▶ The task
Copy out each line in the records that contains the string "Locking", matching case exactly.
*** Opening Extracted information ***
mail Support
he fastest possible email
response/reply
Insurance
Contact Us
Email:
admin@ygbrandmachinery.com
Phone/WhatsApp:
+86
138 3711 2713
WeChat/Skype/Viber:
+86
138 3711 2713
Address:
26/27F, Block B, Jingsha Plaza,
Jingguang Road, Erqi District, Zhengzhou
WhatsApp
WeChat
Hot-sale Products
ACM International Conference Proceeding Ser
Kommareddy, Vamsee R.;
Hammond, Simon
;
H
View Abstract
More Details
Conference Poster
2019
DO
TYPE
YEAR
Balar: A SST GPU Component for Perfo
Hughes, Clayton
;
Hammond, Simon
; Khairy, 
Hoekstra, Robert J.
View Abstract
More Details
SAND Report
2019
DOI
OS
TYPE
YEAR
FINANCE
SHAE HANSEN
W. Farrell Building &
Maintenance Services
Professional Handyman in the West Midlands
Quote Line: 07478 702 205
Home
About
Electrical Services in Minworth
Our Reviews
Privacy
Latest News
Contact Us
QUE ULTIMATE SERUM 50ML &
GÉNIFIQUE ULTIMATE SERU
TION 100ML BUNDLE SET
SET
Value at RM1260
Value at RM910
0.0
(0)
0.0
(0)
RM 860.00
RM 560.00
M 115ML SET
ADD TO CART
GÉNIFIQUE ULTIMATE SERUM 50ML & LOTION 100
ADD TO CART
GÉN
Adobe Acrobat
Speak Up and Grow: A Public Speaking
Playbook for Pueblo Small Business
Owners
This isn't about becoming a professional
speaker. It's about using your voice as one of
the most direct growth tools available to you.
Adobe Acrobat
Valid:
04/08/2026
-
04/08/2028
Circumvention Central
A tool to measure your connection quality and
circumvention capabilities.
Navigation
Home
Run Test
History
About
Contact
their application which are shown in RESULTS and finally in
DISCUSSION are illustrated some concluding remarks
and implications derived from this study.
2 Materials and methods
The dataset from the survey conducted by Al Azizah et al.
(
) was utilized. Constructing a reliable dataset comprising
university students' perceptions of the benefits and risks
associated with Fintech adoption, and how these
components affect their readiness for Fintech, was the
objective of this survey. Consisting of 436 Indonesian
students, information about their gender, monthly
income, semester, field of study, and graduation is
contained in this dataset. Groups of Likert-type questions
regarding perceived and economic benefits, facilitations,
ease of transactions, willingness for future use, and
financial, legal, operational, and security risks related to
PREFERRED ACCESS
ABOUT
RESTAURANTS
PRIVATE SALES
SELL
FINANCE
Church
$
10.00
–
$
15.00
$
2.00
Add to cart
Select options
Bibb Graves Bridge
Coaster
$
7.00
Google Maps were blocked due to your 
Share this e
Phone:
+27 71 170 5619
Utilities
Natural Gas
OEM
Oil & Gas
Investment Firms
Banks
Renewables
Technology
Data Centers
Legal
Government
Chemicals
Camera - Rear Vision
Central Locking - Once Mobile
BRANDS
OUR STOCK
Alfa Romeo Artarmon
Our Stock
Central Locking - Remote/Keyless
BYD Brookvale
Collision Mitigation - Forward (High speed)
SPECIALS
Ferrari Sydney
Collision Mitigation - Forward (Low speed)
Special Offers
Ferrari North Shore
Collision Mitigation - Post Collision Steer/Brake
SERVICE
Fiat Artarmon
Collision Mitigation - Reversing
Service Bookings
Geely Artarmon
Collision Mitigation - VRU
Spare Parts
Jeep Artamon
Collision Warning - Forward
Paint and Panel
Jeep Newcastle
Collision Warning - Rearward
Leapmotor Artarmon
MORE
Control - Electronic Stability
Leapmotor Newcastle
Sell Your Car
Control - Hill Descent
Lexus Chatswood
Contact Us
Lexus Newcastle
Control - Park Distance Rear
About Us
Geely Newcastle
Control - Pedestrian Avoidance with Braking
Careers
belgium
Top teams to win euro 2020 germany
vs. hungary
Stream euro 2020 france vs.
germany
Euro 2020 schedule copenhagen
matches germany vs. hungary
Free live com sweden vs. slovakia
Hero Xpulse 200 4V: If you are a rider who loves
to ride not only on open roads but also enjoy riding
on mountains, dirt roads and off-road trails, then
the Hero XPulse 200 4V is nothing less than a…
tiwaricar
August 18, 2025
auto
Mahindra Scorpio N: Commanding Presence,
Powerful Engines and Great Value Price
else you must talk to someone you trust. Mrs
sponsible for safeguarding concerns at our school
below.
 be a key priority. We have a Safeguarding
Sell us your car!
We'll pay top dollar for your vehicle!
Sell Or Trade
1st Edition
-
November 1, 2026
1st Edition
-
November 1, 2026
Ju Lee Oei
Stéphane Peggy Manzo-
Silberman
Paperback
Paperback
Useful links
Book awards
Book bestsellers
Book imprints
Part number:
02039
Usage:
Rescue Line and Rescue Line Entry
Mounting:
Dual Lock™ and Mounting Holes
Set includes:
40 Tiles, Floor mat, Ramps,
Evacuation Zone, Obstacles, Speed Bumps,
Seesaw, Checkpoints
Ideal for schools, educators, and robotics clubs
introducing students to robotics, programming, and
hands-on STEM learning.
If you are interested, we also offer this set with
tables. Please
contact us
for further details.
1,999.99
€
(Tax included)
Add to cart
*** Closing Extracted information ***
▶ Written solution
Central Locking - Once Mobile
Central Locking - Remote/Keyless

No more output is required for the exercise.